Dublin City Infrastructure Summit

The Dublin City Infrastructure Summit took place in the Council Chambers of Dublin City Hall on Tuesday 23rd May. The policy summit highlighted the challenges facing the planning and delivery of infrastructure projects for Dublin City. The environment was one of collaboration, with key policy makers in attendance from Local and National Government, key industry stakeholders and representatives of the business community.  The Summit was chaired by Cllr. Paul McAuliffe, Chair of the Economic Development, Enterprise & International Relations Strategic Policy Committee.

The Summit focused on 4 core themes; cataloguing the challenges, competitiveness and housing supply, Investment in movement and delivering infrastructure.


  • Reinforcing Infrastructure is the key to ensuring that Dublin City remains competitive and resilient to external shocks such as BREXIT.
  • Dublin is the national economic engine and supports regional and rural development, as such investment in City’s Infrastructure must be maintained
  • Greater collaboration between local authorities and public bodies is required, particularly in the delivery and planning of Infrastructure.
  • Housing, both in terms of affordability and accessibility, are again highlighted as significant challenges facing the City.
  • A register for vacancy rates would be beneficial and assist in improving building density, with simultaneous investment in transport.
  • Building costs in Ireland are higher than other European countries. The underlying reasons need to be identified.
  • A cultural change is required as we encourage families to adapt to apartment living and make greater use of public transport.
  • Retaining talent, when citizens have to commute long distance, is a significant challenge for SME and FDI.
  • Transport infrastructure is a pressing need and while plans are in progress for the Metro North and dart expansion, delivery of these projects may take a decade.
  • Technology could provide increased data on which to improve our evidence base in decision making. Harnessing and valuing assets in a Dublin context, gives a blueprint for cities and town across Ireland.
  • Longer term planning was called for with a focus on quality and monitoring.

It was also highlighted that significant positive progress is being made with the delivery of a number of key infrastructure projects which will enhance quality of life and business efficiency e.g. the Luas Cross City Project, Dublin waste2energy plant, the Poolbeg and Docklands Strategic Development Zones and the delivery of a number of rapid build housing units.  

Speaking at the event Professor Ronan Lyons said "In an era where FDI is chasing skilled labour, rather than natural resources; housing and infrastructure are key to Dublin's competitiveness. This is because they provide the quality of life that skilled labour expects. Dublin faces a challenge in this regard, at the moment, with rising sale and rental prices and limited availability of homes for its growing population. By putting in place the right infrastructure, and by addressing the high cost of building in the city, Dublin can maintain its position as a global hub for foreign investment."

Cllr Paul McAuliffe said “The delivery of Infrastructure for Dublin City is the key to being able to promote our City as a great place to live, work, visit and invest.
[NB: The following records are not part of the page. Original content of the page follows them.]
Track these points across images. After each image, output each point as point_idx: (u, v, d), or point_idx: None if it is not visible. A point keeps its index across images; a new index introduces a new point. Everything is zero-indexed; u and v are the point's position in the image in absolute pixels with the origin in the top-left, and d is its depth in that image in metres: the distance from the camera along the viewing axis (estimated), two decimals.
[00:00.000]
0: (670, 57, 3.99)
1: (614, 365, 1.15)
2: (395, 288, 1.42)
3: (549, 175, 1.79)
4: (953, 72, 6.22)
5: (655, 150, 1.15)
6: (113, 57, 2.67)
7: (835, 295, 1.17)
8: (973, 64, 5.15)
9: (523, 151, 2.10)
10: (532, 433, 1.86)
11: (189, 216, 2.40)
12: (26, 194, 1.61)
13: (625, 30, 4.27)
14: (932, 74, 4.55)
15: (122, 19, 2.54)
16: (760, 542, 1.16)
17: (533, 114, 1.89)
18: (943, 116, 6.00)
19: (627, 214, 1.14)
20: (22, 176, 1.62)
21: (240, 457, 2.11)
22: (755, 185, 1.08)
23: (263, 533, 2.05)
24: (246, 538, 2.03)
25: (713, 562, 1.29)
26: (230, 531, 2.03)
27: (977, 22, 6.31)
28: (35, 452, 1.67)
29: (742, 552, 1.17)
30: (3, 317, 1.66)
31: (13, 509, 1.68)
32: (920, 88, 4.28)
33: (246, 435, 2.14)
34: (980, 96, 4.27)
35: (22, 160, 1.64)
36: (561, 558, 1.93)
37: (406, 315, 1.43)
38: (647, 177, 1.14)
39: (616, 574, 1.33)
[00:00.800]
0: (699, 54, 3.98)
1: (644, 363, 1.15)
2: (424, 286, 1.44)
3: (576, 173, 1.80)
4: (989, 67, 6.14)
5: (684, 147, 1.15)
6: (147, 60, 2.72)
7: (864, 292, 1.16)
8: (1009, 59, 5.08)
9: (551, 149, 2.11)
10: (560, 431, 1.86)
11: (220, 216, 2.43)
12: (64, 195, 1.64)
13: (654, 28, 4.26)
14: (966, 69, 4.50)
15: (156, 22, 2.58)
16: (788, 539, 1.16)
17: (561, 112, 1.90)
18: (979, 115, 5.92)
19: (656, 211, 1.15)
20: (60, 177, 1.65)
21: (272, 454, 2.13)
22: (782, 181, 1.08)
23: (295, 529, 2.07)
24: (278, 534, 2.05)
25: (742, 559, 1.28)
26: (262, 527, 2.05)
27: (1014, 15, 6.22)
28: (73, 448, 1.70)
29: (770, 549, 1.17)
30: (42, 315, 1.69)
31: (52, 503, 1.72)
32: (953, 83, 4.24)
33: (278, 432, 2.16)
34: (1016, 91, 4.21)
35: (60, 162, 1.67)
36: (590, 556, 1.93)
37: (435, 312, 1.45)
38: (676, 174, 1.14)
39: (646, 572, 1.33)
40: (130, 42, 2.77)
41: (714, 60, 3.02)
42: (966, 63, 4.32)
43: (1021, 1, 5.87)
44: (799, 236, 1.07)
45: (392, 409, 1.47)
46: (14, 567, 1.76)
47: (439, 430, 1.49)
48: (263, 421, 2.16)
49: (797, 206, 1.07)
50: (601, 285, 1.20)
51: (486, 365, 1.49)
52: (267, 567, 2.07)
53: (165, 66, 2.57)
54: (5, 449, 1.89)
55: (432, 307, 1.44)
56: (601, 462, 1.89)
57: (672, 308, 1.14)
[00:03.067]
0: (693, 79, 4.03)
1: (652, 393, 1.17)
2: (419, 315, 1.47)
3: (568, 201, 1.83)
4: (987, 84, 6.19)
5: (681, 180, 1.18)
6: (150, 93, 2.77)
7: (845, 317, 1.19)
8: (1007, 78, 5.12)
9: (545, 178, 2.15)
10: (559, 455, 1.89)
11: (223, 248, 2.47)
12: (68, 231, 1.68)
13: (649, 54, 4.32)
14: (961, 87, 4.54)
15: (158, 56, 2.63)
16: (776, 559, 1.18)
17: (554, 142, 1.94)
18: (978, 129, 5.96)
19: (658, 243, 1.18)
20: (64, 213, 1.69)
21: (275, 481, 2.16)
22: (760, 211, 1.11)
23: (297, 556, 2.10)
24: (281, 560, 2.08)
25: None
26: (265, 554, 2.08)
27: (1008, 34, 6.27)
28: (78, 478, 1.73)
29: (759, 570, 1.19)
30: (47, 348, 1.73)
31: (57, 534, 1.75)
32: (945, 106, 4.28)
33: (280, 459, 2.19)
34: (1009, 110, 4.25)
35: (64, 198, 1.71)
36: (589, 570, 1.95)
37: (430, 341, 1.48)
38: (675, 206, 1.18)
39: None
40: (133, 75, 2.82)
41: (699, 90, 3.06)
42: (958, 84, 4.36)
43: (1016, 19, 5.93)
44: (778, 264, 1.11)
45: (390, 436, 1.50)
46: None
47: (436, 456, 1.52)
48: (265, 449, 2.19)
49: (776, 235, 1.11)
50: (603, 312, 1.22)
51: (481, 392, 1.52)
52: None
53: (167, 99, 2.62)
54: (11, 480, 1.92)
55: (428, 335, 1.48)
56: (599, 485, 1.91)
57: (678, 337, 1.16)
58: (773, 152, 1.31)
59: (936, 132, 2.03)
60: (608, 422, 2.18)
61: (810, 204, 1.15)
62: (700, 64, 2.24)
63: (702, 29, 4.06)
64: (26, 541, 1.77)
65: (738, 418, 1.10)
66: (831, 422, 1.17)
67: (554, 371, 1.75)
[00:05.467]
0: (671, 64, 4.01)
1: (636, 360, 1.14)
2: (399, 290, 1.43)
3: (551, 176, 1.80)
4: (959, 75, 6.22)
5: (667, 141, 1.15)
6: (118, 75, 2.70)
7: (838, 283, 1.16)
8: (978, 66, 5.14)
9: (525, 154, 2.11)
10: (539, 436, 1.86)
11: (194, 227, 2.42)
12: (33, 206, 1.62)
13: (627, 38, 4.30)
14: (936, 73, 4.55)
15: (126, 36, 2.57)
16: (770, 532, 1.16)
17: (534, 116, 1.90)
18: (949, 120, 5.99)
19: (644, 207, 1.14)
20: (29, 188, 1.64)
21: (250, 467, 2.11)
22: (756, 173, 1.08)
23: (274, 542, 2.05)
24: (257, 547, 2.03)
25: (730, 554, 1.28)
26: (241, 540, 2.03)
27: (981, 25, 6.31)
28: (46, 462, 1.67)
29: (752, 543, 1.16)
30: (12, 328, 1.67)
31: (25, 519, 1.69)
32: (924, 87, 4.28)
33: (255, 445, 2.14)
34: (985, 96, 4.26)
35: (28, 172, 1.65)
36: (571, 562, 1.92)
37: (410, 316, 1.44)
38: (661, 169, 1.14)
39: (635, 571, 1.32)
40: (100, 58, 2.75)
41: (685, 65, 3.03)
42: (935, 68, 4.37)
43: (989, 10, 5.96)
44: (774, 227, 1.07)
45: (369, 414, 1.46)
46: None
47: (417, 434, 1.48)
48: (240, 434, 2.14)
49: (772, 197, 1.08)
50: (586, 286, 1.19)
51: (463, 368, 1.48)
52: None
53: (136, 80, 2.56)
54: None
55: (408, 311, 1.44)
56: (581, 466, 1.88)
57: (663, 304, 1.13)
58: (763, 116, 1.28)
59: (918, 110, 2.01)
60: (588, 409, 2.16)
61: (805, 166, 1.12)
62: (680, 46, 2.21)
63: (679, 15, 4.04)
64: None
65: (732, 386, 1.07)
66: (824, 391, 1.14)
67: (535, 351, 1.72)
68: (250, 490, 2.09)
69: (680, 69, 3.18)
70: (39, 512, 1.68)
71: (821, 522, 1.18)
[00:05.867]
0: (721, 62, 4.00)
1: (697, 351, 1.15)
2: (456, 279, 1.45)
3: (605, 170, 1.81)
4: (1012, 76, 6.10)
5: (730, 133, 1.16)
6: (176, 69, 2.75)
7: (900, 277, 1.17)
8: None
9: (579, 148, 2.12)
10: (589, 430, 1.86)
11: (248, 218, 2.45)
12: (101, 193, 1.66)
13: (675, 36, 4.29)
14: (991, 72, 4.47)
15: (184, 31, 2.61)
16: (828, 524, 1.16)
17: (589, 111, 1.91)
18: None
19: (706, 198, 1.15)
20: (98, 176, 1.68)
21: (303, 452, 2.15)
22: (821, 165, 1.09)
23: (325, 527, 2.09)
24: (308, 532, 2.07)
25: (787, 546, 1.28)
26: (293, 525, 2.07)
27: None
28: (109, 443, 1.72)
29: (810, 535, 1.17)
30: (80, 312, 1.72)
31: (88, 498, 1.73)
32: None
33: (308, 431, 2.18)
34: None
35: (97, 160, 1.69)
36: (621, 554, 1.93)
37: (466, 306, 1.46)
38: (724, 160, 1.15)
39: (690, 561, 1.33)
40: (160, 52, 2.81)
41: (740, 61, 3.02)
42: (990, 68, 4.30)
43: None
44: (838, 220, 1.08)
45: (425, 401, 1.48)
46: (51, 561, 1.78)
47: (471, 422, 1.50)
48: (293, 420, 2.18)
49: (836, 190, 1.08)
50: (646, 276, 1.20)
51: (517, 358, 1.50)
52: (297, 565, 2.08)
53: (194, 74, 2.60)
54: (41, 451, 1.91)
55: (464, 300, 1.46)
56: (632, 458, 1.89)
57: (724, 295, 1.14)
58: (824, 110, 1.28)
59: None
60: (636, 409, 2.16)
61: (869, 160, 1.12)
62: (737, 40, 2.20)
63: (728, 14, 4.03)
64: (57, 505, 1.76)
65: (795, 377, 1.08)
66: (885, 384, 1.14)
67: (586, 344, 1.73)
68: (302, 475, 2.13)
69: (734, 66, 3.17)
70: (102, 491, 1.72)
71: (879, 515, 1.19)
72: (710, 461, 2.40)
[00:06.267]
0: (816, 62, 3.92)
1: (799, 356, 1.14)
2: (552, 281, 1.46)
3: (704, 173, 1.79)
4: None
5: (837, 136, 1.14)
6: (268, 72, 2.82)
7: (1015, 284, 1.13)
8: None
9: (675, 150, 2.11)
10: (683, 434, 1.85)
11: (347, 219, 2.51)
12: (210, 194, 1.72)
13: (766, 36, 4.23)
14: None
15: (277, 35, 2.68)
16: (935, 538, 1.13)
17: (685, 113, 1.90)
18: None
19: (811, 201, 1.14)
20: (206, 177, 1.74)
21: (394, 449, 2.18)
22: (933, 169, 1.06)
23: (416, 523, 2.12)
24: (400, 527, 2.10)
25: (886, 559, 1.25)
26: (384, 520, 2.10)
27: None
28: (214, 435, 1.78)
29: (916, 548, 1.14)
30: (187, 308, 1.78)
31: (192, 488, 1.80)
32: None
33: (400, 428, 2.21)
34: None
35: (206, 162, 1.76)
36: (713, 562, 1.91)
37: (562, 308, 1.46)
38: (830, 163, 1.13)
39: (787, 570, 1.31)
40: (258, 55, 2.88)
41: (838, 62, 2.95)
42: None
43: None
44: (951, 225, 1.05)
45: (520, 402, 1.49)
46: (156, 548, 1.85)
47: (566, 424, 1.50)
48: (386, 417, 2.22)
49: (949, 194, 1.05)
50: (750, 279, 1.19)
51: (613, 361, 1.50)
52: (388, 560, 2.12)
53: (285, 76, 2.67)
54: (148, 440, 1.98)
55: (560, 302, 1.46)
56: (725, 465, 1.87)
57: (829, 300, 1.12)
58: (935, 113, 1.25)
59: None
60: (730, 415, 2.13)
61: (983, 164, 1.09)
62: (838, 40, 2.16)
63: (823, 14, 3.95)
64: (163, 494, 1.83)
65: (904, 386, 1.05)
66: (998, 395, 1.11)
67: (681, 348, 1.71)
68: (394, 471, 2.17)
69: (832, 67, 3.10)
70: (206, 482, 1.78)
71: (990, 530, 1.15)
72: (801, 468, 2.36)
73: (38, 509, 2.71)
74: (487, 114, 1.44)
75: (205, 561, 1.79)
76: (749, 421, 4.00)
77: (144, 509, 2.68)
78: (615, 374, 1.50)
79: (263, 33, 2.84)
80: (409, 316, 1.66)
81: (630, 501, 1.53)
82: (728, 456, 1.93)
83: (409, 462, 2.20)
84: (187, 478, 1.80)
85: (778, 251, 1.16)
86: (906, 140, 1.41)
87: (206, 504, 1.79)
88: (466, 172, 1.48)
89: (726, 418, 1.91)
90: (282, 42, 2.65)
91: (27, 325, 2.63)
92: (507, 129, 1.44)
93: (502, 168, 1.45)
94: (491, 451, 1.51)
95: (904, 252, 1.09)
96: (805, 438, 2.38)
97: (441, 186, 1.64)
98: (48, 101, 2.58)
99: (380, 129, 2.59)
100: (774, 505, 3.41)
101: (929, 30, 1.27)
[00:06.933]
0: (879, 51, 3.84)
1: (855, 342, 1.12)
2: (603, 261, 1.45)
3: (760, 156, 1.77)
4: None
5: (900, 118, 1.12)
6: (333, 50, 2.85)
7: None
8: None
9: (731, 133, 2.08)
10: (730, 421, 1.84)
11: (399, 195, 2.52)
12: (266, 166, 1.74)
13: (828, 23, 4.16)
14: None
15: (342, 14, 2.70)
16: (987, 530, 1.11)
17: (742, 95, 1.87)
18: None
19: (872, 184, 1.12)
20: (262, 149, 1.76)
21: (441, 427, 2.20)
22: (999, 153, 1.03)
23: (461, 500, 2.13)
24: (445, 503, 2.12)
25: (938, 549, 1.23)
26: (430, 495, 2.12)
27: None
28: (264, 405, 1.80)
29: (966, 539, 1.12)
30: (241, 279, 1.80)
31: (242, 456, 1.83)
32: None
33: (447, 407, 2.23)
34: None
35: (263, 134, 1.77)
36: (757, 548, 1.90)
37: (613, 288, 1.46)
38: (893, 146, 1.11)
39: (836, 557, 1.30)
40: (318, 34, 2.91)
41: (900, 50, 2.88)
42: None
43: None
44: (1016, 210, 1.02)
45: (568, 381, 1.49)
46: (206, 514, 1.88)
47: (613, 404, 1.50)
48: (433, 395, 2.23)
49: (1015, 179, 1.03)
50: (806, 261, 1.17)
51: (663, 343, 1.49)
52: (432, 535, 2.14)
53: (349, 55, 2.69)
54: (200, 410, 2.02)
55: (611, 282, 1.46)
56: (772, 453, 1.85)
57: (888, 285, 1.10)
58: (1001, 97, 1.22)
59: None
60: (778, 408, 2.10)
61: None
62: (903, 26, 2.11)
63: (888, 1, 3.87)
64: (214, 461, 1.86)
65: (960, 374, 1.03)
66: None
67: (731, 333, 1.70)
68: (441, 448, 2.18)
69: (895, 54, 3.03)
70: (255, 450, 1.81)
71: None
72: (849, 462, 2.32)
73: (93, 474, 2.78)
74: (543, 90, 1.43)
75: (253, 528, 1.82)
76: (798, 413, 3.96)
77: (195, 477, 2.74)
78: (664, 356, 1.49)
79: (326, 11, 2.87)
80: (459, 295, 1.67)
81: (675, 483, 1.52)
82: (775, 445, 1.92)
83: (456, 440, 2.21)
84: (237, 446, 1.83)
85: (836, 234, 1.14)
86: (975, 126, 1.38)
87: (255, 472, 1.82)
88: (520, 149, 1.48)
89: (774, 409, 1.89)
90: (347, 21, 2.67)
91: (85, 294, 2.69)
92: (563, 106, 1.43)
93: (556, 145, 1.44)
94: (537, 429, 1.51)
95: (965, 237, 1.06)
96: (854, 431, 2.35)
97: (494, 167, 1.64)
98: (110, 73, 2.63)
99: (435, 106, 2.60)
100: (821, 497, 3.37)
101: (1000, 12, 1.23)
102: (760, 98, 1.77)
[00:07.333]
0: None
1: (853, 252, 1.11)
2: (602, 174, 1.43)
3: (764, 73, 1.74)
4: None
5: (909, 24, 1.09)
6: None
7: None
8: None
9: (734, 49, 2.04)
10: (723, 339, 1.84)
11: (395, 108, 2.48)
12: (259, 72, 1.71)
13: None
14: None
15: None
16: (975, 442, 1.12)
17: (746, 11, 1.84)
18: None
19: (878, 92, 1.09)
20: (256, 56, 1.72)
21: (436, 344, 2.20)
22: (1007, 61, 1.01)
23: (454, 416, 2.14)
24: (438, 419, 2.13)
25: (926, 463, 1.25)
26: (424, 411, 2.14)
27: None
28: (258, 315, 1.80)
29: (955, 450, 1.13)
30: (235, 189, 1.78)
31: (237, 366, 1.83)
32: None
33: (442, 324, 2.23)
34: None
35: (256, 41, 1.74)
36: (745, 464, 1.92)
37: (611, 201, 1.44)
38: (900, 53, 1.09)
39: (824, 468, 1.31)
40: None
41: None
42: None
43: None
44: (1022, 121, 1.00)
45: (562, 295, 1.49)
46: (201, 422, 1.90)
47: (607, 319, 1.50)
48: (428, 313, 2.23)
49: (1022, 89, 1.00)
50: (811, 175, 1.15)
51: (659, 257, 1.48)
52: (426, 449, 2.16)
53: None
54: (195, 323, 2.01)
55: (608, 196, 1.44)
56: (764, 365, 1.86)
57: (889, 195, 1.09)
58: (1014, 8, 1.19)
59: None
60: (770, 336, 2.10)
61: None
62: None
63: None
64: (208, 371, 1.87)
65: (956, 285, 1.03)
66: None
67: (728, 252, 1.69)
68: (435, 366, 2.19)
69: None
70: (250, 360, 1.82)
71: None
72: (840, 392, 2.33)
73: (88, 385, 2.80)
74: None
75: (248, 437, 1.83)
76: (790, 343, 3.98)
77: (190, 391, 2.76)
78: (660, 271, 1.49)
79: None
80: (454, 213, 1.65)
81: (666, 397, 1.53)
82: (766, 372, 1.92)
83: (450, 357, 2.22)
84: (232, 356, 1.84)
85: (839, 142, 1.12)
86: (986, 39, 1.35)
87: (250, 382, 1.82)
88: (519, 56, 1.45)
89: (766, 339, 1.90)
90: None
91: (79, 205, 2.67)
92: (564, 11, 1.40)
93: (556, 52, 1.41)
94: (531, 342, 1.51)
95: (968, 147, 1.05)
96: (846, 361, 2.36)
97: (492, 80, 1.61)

The provision of affordable, sustainable housing and access to efficient transport are critical to ensuring that we continue to attract investment and jobs. Dublin City needs to complete nationally to access the funding required to make this happen and ensure that it remains the economic engine of the country.” 

Declan Wallace, Assistant Chief Executive for Community, Recreation and Economic Services said “There is a significant difference between taking about infrastructure and delivering on it. Dublin City Council has played a central role in the delivery of a number of key infrastructure projects, including the Strategic Development Zones in both Poolbeg and the Dublin Docklands, the delivery of the Dublin Waste2Energy plant and the LUAS Cross City programme. We will continue to collaborate and engage with all stakeholders to ensure that Dublin City continues to thrive and remains one of the top destinations for investment and job creation”.  


Further information

The Dublin Infrastructure Summit was hosted by the Economic Development Office of Dublin City Council and the Economic Development, Enterprise & International Relations Strategic Policy Committee. Key contributors included; Professors John Fitzgerald and Ronan Lyons, Department of Economics, Trinity College Dublin and Professor Deiric O’Brion CEO of NorDubCo and lecturer in Dublin City University. Other industry stake holders included Mary Rose Burke CEO, Dublin Chamber of Commerce and Senator Neale Richmond, Chairman, Seanad BREXIT Committee. Also in attendance was the Deputy Lord Mayor of Dublin and representatives from the elected members of the Council as well as a number of the executive management team. Contributions to the summit were made by a range of stakeholders including the National Transport Authority, Waterways Ireland, CODEMA, JC Decaux, NESC, the Construction federation of Ireland, Irish Water, IBEC, DKM, Connect Centre, Dublin Port and Dublin Airport.